July 03, 2013
Two California agencies are working through the final steps of ensuring that all health insurers provide coverage for 10 broad categories of coverage that are required under the Affordable Care Act (ACA).
Under the ACA, all plans offered through state exchanges are required to meet these 10 categories of coverage, and now, state regulators are filling in final details to ensure that all plans in the individual and small group markets will be offering generally the same set of benefits.
This benefit package, known as essential health benefits (EHB) has been covered at length in previous issues of CMA Reform Essentials, and the federal rules further defining them were finalized earlier this year. While the federal government handed down the 10 categories of benefits that state exchange plans must cover, the final rule did not specify any patient cost-sharing or coverage limits (e.g., visit limits) tied to the benefits.
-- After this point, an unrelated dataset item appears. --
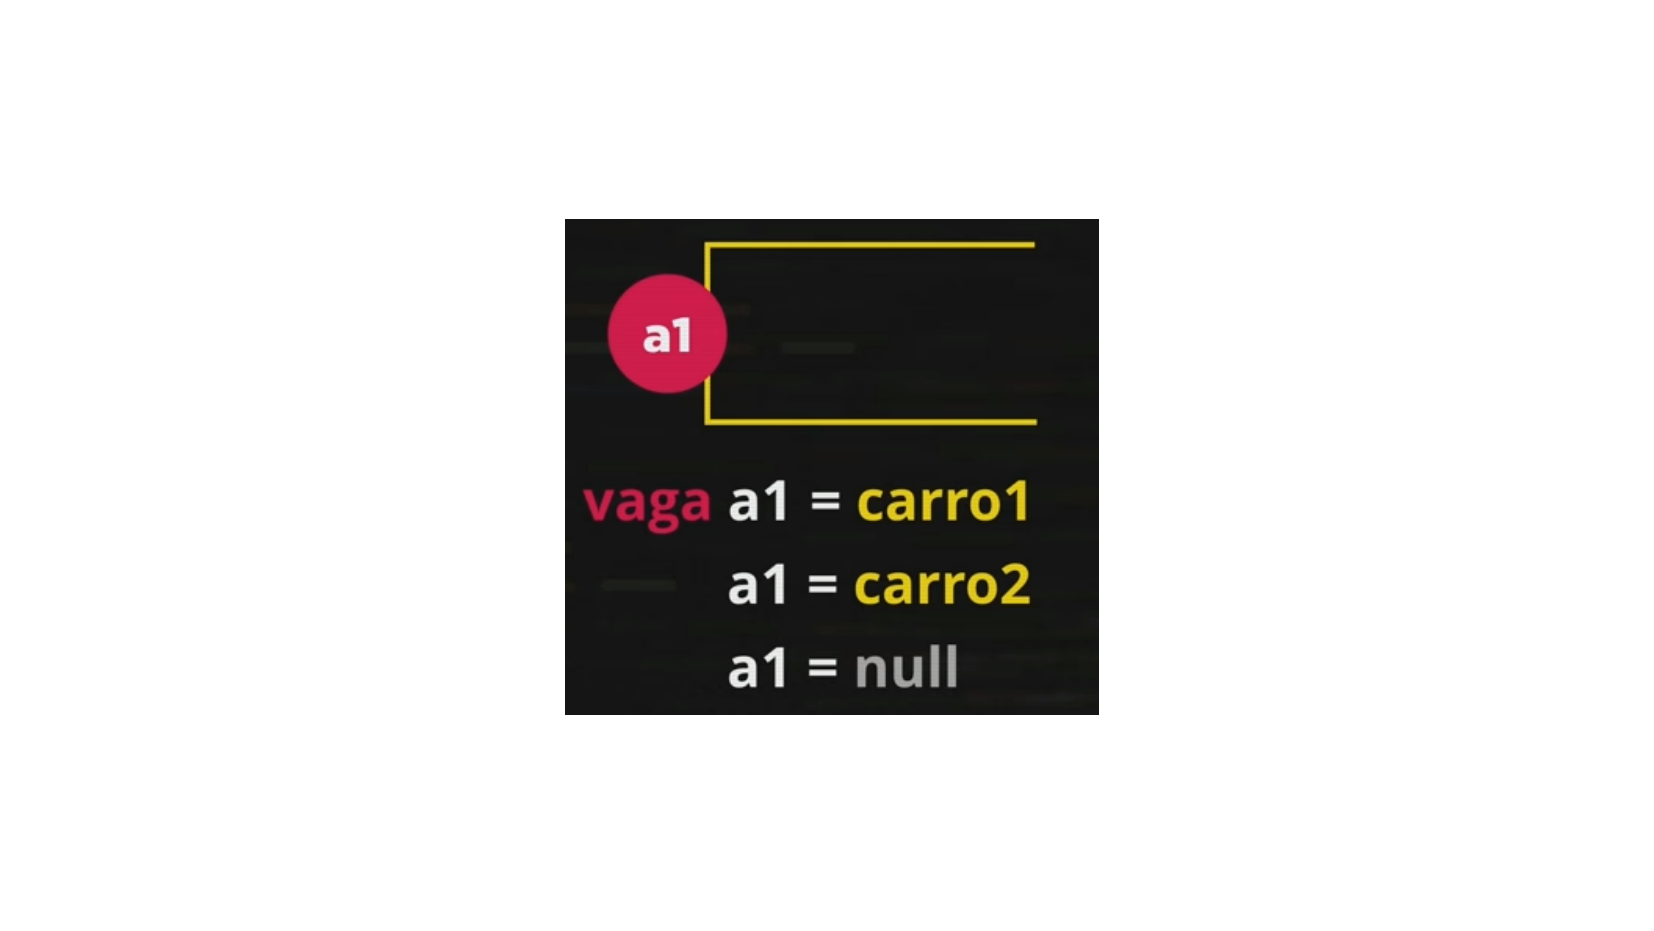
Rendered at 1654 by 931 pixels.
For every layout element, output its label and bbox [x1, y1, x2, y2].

picture [565, 219, 1099, 715]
Through emergency regulations put forward by the Department of Insurance and the Department of Managed Health Care, all health insurers in California will be required to cover the following broad areas:
- Ambulatory patient services
- Emergency services
- Maternity and newborn care
- Prescription drugs
- Laboratory services
- Pediatric services, including oral and vision care
- Rehabilitative and habilitative services and devices
- Preventive and wellness services and chronic disease management
- Mental health and substance use disorder services, including behavioral health treatment
At its June meeting, the Covered California board, made offering pediatric dental benefits optional for health plans in the exchange in response to recently proposed federal regulations. Pediatric dental benefits, which will be offered through stand-alone plans on the exchange, were not included in the qualified health plan (QHP) solicitation process and requiring such benefits of exchange plans could have caused major delays in the launching of California’s exchange.
The aforementioned emergency regulations also drew some negative attention from stakeholders for the degree to which they specify covered treatments, stating that such specificity could cause issues for patients if the standard of care shifts away from such treatments. Services and supplies specified in the regulations include:
- Acupuncture services to treat nausea or chronic pain;
- Nonemergency ambulance and psychiatric transport services;
- Chemical dependency services, including inpatient detoxification, outpatient evaluation and treatment, and transitional residential recovery services;
- Special contact lenses to treat aniridia or aphakia;
- Durable medical equipment for home use, including canes, crutches, pressure pads, IV poles, enteral pumps, bone stimulators, phototherapy blankets and dialysis care equipment;
- Organ donation services;
- Mental health services for those with non-severe mental disorders on both an outpatient and inpatient basis;
- Ostomy and urological supplies;
- Prosthetic and orthotic services and devices; and
- Procedures for the prenatal diagnosis of fetal genetic disorders.
For prescription drug benefits, exchange plans must cover the same number of drugs in each category and class as the state’s chosen EHB benchmark plan, the Kaiser Small Group HMO.